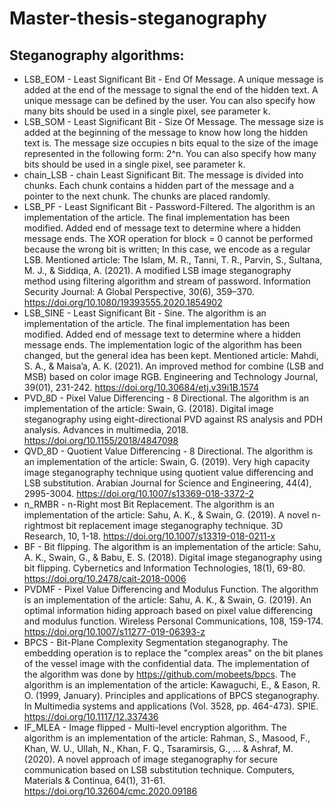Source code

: # Master-thesis-steganography

## Steganography algorithms:
- LSB_EOM - Least Significant Bit - End Of Message. A unique message is added at the end of the message to signal the end of the hidden text. A unique message can be defined by the user. You can also specify how many bits should be used in a single pixel, see parameter k.
- LSB_SOM - Least Significant Bit - Size Of Message. The message size is added at the beginning of the message to know how long the hidden text is. The message size occupies n bits equal to the size of the image represented in the following form: 2^n. You can also specify how many bits should be used in a single pixel, see parameter k.
- chain_LSB - chain Least Significant Bit. The message is divided into chunks. Each chunk contains a hidden part of the message and a pointer to the next chunk. The chunks are placed randomly.
- LSB_PF - Least Significant Bit - Password-Filtered. The algorithm is an implementation of the article. The final implementation has been modified. Added end of message text to determine where a hidden message ends. The XOR operation for block = 0 cannot be performed because the wrong bit is written; In this case, we encode as a regular LSB. Mentioned article: The Islam, M. R., Tanni, T. R., Parvin, S., Sultana, M. J., & Siddiqa, A. (2021). A modified LSB image steganography method using filtering algorithm and stream of password. Information Security Journal: A Global Perspective, 30(6), 359–370. https://doi.org/10.1080/19393555.2020.1854902
- LSB_SINE - Least Significant Bit - Sine. The algorithm is an implementation of the article. The final implementation has been modified. Added end of message text to determine where a hidden message ends. The implementation logic of the algorithm has been changed, but the general idea has been kept. Mentioned article: Mahdi, S. A., & Maisa’a, A. K. (2021). An improved method for combine (LSB and MSB) based on color image RGB. Engineering and Technology Journal, 39(01), 231-242. https://doi.org/10.30684/etj.v39i1B.1574
- PVD_8D - Pixel Value Differencing - 8 Directional. The algorithm is an implementation of the article: Swain, G. (2018). Digital image steganography using eight-directional PVD against RS analysis and PDH analysis. Advances in multimedia, 2018. https://doi.org/10.1155/2018/4847098
- QVD_8D - Quotient Value Differencing - 8 Directional. The algorithm is an implementation of the article: Swain, G. (2019). Very high capacity image steganography technique using quotient value differencing and LSB substitution. Arabian Journal for Science and Engineering, 44(4), 2995-3004. https://doi.org/10.1007/s13369-018-3372-2
- n_RMBR - n-Right most Bit Replacement. The algorithm is an implementation of the article: Sahu, A. K., & Swain, G. (2019). A novel n-rightmost bit replacement image steganography technique. 3D Research, 10, 1-18. https://doi.org/10.1007/s13319-018-0211-x
- BF - Bit flipping. The algorithm is an implementation of the article: Sahu, A. K., Swain, G., & Babu, E. S. (2018). Digital image steganography using bit flipping. Cybernetics and Information Technologies, 18(1), 69-80. https://doi.org/10.2478/cait-2018-0006
- PVDMF - Pixel Value Differencing and Modulus Function. The algorithm is an implementation of the article: Sahu, A. K., & Swain, G. (2019). An optimal information hiding approach based on pixel value differencing and modulus function. Wireless Personal Communications, 108, 159-174. https://doi.org/10.1007/s11277-019-06393-z
- BPCS - Bit-Plane Complexity Segmentation steganography. The embedding operation is to replace the "complex areas" on the bit planes of the vessel image with the confidential data. The implementation of the algorithm was done by https://github.com/mobeets/bpcs. The algorithm is an implementation of the article: Kawaguchi, E., & Eason, R. O. (1999, January). Principles and applications of BPCS steganography. In Multimedia systems and applications (Vol. 3528, pp. 464-473). SPIE. https://doi.org/10.1117/12.337436
- IF_MLEA - Image flipped - Multi-level encryption algorithm. The algorithm is an implementation of the article: Rahman, S., Masood, F., Khan, W. U., Ullah, N., Khan, F. Q., Tsaramirsis, G., ... & Ashraf, M. (2020). A novel approach of image steganography for secure communication based on LSB substitution technique. Computers, Materials & Continua, 64(1), 31-61. https://doi.org/10.32604/cmc.2020.09186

=== Directions ===
Copy out each line of the items above that contains the word "used". Treat uppercase and lowercase letters as different.

=== Response box ===
- LSB_EOM - Least Significant Bit - End Of Message. A unique message is added at the end of the message to signal the end of the hidden text. A unique message can be defined by the user. You can also specify how many bits should be used in a single pixel, see parameter k.
- LSB_SOM - Least Significant Bit - Size Of Message. The message size is added at the beginning of the message to know how long the hidden text is. The message size occupies n bits equal to the size of the image represented in the following form: 2^n. You can also specify how many bits should be used in a single pixel, see parameter k.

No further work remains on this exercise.